→ **Records for this exercise**
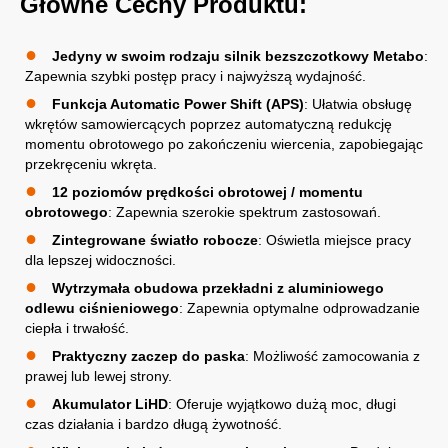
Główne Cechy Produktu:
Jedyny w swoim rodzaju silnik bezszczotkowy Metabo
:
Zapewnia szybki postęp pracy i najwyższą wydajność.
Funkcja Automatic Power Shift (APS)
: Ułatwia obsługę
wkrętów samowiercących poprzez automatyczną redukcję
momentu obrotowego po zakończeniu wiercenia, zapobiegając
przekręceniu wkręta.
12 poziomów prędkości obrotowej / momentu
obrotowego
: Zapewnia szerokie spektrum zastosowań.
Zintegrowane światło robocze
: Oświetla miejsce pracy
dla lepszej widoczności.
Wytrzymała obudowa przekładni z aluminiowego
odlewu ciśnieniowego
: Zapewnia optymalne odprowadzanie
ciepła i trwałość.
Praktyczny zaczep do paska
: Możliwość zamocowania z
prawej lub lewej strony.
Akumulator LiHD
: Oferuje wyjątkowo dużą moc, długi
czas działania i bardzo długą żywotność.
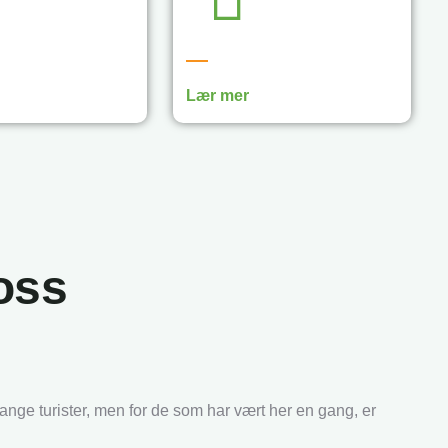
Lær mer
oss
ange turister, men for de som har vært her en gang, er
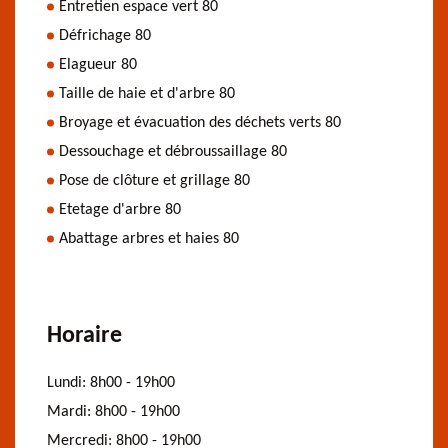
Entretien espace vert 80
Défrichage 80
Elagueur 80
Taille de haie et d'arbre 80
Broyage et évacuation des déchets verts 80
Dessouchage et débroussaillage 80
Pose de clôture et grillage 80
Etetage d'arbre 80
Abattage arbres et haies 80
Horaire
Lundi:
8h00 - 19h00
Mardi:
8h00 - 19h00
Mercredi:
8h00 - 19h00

→ **Brief**
Can you copy every line of text from the material above, word for word and in the same order, without including any of the pictures?

→ **Output**
Główne Cechy Produktu:
Jedyny w swoim rodzaju silnik bezszczotkowy Metabo
:
Zapewnia szybki postęp pracy i najwyższą wydajność.
Funkcja Automatic Power Shift (APS)
: Ułatwia obsługę
wkrętów samowiercących poprzez automatyczną redukcję
momentu obrotowego po zakończeniu wiercenia, zapobiegając
przekręceniu wkręta.
12 poziomów prędkości obrotowej / momentu
obrotowego
: Zapewnia szerokie spektrum zastosowań.
Zintegrowane światło robocze
: Oświetla miejsce pracy
dla lepszej widoczności.
Wytrzymała obudowa przekładni z aluminiowego
odlewu ciśnieniowego
: Zapewnia optymalne odprowadzanie
ciepła i trwałość.
Praktyczny zaczep do paska
: Możliwość zamocowania z
prawej lub lewej strony.
Akumulator LiHD
: Oferuje wyjątkowo dużą moc, długi
czas działania i bardzo długą żywotność.
Lær mer
oss
ange turister, men for de som har vært her en gang, er
Entretien espace vert 80
Défrichage 80
Elagueur 80
Taille de haie et d'arbre 80
Broyage et évacuation des déchets verts 80
Dessouchage et débroussaillage 80
Pose de clôture et grillage 80
Etetage d'arbre 80
Abattage arbres et haies 80
Horaire
Lundi:
8h00 - 19h00
Mardi:
8h00 - 19h00
Mercredi:
8h00 - 19h00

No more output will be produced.